Court Opinion

ID: 6363633
Source: CourtListenerOpinion
Date Created: 2022-06-24 23:38:27.114863+00
Date Added: 2024-06-11T15:49:46.140439
License: Public Domain

Dissenting Opinion by
Judge Rogers:
I respectfully dissent. Clearly, the public interest is better served by requiring the public employer, on pain of being adjudged guilty of an unfair labor practice, to engage in the grievance process with its working employes without contract, than by exempting it from the process. If this is the better policy, it is *362easily implemented by onr adoption of the federal law on the subject. Industrial Union of Marine and Shipbuilding Workers of America, AFL-CIO v. National Labor Relations Board, 320 F.2d 615 (3rd Cir. 1963).

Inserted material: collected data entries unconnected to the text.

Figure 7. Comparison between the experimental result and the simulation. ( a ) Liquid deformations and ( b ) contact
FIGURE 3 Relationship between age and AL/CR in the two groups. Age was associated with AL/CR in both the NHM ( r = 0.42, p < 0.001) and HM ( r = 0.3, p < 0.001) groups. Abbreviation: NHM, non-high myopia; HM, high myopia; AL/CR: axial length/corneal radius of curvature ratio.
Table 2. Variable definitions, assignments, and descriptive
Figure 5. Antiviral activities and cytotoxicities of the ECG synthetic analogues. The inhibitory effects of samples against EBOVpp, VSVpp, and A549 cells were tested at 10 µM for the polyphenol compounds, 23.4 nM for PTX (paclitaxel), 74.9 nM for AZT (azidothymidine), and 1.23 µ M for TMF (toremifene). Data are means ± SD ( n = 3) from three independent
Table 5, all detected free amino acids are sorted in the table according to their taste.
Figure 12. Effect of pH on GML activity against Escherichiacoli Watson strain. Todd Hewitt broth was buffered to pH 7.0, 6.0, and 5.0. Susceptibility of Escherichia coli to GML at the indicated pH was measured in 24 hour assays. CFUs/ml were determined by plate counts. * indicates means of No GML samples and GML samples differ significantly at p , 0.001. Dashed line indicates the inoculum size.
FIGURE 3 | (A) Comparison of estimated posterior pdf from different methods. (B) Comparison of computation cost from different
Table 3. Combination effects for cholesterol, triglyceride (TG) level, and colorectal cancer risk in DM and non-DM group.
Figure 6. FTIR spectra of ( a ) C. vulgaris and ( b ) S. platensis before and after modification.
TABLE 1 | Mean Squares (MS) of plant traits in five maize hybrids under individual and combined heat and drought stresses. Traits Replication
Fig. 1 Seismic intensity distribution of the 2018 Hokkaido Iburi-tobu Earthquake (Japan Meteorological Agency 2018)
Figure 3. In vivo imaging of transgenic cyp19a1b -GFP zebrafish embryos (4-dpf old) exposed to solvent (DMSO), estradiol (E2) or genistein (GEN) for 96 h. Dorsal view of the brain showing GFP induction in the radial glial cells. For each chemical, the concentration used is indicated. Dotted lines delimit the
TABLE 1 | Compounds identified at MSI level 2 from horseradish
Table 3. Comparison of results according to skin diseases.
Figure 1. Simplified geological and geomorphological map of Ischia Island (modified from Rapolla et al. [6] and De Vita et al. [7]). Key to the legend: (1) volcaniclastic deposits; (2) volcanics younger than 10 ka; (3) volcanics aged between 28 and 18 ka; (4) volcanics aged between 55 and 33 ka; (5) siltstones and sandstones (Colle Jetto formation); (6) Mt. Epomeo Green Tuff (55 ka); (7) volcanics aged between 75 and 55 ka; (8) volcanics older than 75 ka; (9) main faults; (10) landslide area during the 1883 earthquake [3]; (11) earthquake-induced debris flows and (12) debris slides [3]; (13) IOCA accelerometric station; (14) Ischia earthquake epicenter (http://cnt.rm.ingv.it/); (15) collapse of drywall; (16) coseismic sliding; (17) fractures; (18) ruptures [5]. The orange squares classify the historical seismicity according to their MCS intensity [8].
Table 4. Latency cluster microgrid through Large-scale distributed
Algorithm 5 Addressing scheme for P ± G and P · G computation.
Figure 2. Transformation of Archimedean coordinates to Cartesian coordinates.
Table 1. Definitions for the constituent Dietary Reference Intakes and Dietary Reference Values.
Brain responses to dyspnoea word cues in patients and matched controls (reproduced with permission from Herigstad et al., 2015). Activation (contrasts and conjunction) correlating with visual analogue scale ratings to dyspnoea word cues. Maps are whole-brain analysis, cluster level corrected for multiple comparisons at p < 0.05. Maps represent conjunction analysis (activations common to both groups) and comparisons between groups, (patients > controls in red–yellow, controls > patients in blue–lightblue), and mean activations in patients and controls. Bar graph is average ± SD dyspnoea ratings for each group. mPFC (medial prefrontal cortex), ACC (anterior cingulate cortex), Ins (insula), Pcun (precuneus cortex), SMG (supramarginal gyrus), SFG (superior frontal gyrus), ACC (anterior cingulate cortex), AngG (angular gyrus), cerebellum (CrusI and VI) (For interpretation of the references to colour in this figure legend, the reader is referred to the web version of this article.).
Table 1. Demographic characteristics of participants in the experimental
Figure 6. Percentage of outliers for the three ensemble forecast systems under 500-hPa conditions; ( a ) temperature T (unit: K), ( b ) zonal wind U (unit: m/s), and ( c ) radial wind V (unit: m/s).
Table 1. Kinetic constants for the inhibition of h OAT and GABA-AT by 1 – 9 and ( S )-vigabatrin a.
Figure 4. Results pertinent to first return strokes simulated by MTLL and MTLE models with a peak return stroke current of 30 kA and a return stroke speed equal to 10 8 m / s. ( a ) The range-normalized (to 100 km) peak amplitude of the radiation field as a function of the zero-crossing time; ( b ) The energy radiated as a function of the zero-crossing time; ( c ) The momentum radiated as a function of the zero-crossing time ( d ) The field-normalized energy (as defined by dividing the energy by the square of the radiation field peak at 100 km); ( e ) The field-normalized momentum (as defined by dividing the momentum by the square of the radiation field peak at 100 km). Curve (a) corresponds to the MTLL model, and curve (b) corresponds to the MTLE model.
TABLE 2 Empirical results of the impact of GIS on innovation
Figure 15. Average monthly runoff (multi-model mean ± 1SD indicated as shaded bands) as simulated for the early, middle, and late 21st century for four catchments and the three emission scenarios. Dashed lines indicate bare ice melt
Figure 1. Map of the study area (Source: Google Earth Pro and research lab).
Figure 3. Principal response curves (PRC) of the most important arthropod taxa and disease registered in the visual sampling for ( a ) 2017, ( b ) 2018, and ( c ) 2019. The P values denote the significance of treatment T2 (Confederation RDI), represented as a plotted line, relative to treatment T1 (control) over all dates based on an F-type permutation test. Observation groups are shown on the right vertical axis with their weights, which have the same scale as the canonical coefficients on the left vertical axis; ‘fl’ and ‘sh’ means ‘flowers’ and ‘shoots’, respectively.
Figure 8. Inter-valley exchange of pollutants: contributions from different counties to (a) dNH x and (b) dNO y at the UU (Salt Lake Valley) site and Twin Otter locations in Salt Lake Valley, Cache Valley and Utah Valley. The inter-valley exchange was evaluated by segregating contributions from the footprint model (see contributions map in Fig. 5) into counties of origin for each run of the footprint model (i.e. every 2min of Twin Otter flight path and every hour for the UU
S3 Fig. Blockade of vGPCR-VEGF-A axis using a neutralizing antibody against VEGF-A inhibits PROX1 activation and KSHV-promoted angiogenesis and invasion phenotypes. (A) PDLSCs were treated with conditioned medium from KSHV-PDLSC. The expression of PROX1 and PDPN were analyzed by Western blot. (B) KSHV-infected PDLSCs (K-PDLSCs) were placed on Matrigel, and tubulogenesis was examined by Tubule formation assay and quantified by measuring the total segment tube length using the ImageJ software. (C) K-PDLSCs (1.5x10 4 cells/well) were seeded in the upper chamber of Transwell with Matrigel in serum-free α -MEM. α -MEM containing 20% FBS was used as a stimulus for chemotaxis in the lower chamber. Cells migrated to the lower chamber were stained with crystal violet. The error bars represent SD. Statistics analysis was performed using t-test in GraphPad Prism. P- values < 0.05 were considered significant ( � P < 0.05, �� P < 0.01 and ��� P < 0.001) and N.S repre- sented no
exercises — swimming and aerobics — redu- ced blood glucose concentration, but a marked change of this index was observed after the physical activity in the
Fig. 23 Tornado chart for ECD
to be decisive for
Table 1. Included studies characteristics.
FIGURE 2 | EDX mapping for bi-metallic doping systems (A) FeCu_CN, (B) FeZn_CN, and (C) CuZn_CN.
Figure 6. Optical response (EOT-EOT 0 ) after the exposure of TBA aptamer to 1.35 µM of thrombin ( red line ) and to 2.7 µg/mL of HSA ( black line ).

Such action has precedent in our adoption of the federal doctrine with respect to the scope of review of arbitrators’ awards in public employes’ grievances under collective bargaining agreements. There we might have followed Pennsylvania law with regard to common law arbitration and decided that appeals from binding arbitration under public employer-employe collective bargaining agreements should be reviewed “only for fraud, misconduct, corruption, or other such irregularity which caused the arbitrators to render an unjust, inequitable and unconscionable award.” Keller v. Local 249 International Brotherhood of Teamsters, 423 Pa. 353, 223 A.2d 724 (1966). Instead, we adopted the milder “essence test” of the federal system. Teamsters Local Union No. 77 v. Pennsylvania Turnpike Commission, 17 Pa. Commonwealth Ct. 238, 331, A.2d 588 (1975).
In my view, the combined effect of an order of court that public employes work without a contract and the judicial approval of the public employer’s action in refusing to enter into grievance procedures is unnecessarily oppressive and conducive of the labor strife that the Public Employe Delations Act was designed to avoid. I would affirm.
Judge Crumlish, Jr. joins in this dissent.